Kann die Mutter diese Minimalbeiträge nicht bezahlen, so fallen sie gemäss § 2 der Verordnung über die Kosten von Kindesschutzmassnahmen des Kantons Zug als Unterstützungskosten nach den Bestimmungen des Gesetzes über die Sozialhilfe im Kanton Zug (Sozialhilfegesetz) dem Unterstützungswohnsitz der Kinder an.

Unterhaltspflichtig ist auch der Vater der Kinder. Kommt das Gemeinwesen für den Kindesunterhalt auf, so subrogiert es gemäss Art. 289 Abs. 2 ZGB in diesem Umfang in den Unterhaltsanspruch. Es hat somit zu prüfen, ob für die Erhöhung der Unterhaltsbeiträge die Voraussetzungen vorliegen (Art. 286 Abs. 2 und 3 ZGB) und es kann eine solche Erhöhung mit dem Vater vereinbaren oder klageweise geltend machen (vgl. auch SKOS RL F.3.3).

Zusammenfassung

1.            Wer ist für die Finanzierung der SEB zuständig, wenn diese von der KESB angeordnet wurde und die Eltern diese nicht aus eigenen Mitteln finanzieren können? (Kanton/Gemeinde?)
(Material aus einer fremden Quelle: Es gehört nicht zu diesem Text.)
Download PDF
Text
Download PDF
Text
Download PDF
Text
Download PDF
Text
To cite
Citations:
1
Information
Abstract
Das unterstützungspflichtige Gemeinwesen der Kinder gemäss § 2 der Verordnung über die Kosten von Kindesschutzmassnahmen des Kantons Zug vom 19. Oktober 1999.

2.            Wenn die Gemeinde zuständig ist: Läuft die Finanzierung über die wirtschaftliche Sozialhilfe?

Ja, gemäss § 2 der Verordnung über die Kosten von Kindesschutzmassnahmen des Kantons Zug vom 19. Oktober 1999.

3.            Wenn die Finanzierung nicht über die wirtschaftliche Sozialhilfe läuft, muss die Gemeinde ein separates Budget/Konto haben, um KESB-Massnahmen zu finanzieren?

Die Finanzierung läuft über die Sozialhilfe.

4. Sie können auch das kantonale Sozialamt konsultieren, um alle Zweifel auszuräumen.

 

Ich hoffe, die Angaben sind nützlich und ich grüsse Sie freundlich.